To-do item
Every record below must come back exactly as written, with the images dropped.

Records contained in a dataset

--- START ---

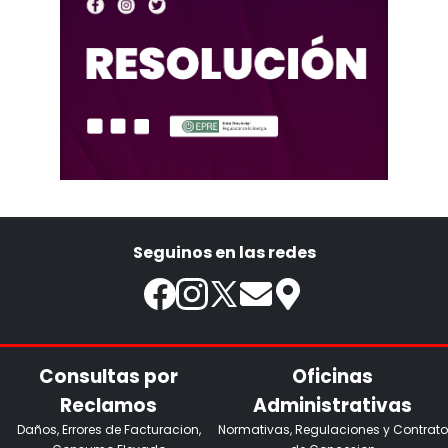
Seguinos en las redes
Consultas por
Oficinas
Reclamos
Administrativas
Daños, Errores de Facturacion,
Normativas, Regulaciones y Contrato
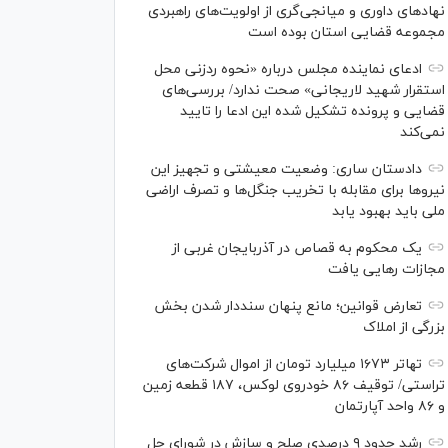
نهاد‌های داوری و میانجی‌گری از اولویت‌های راهبردی
مجموعه قضایی استان بوده است
ادعای نماینده مجلس درباره «نحوه ردزنی محل
استقرار شهید لاریجانی» صحت ندارد/ بررسی‌های
قضایی و پرونده تشکیل شده این ادعا را تایید
نمی‌کند
دادستان ساری: وضعیت معیشتی و تجهیز این
نیرو‌ها برای مقابله با تخریب جنگل‌ها و تصرف اراضی
ملی باید بهبود یابد
یک محکوم به قصاص در آذربایجان‌ غربی از
مجازات رهایی یافت
تعارض قوانین؛ مانع پنهان سنددار شدن بخش
بزرگی از املاک
تهاتر ۱۶۷۳ میلیارد تومان از اموال شرکت‌های
تراستی/ توقیف ۸۶ خودروی لوکس، ۱۸۷ قطعه زمین
و ۸۶ واحد آپارتمان
رشد حدود ۹ درصدی صلح و سازش در شورای حل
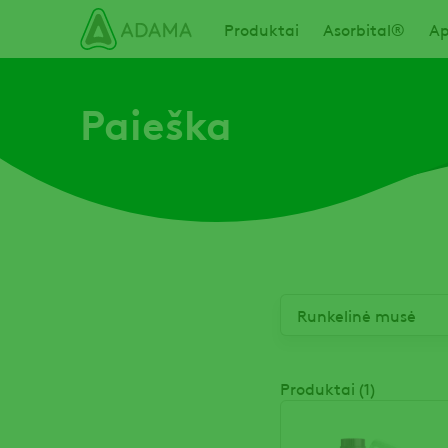
Pereiti
Main navigation
Produktai
Asorbital®
Ap
į
pagrindinį
turinį
Paieška
Produktai (1)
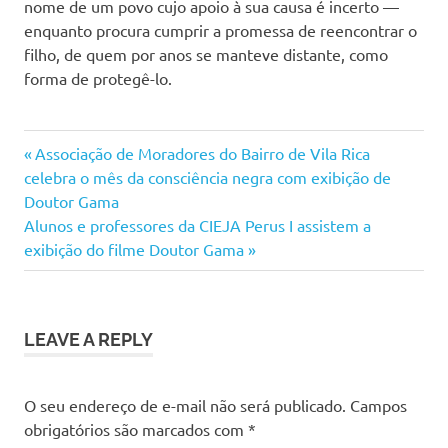
nome de um povo cujo apoio à sua causa é incerto —
enquanto procura cumprir a promessa de reencontrar o
filho, de quem por anos se manteve distante, como
forma de protegê-lo.
Previous
Navegação
Associação de Moradores do Bairro de Vila Rica
Post:
celebra o mês da consciência negra com exibição de
de
Doutor Gama
Next
Alunos e professores da CIEJA Perus I assistem a
Post
Post:
exibição do filme Doutor Gama
LEAVE A REPLY
O seu endereço de e-mail não será publicado.
Campos
obrigatórios são marcados com
*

--- END ---

Answer space
Seguinos en las redes
Consultas por
Oficinas
Reclamos
Administrativas
Daños, Errores de Facturacion,
Normativas, Regulaciones y Contrato
نهاد‌های داوری و میانجی‌گری از اولویت‌های راهبردی
مجموعه قضایی استان بوده است
ادعای نماینده مجلس درباره «نحوه ردزنی محل
استقرار شهید لاریجانی» صحت ندارد/ بررسی‌های
قضایی و پرونده تشکیل شده این ادعا را تایید
نمی‌کند
دادستان ساری: وضعیت معیشتی و تجهیز این
نیرو‌ها برای مقابله با تخریب جنگل‌ها و تصرف اراضی
ملی باید بهبود یابد
یک محکوم به قصاص در آذربایجان‌ غربی از
مجازات رهایی یافت
تعارض قوانین؛ مانع پنهان سنددار شدن بخش
بزرگی از املاک
تهاتر ۱۶۷۳ میلیارد تومان از اموال شرکت‌های
تراستی/ توقیف ۸۶ خودروی لوکس، ۱۸۷ قطعه زمین
و ۸۶ واحد آپارتمان
رشد حدود ۹ درصدی صلح و سازش در شورای حل
Pereiti
Main navigation
Produktai
Asorbital®
Ap
į
pagrindinį
turinį
Paieška
Produktai (1)
nome de um povo cujo apoio à sua causa é incerto —
enquanto procura cumprir a promessa de reencontrar o
filho, de quem por anos se manteve distante, como
forma de protegê-lo.
Previous
Navegação
Associação de Moradores do Bairro de Vila Rica
Post:
celebra o mês da consciência negra com exibição de
de
Doutor Gama
Next
Alunos e professores da CIEJA Perus I assistem a
Post
Post:
exibição do filme Doutor Gama
LEAVE A REPLY
O seu endereço de e-mail não será publicado.
Campos
obrigatórios são marcados com
*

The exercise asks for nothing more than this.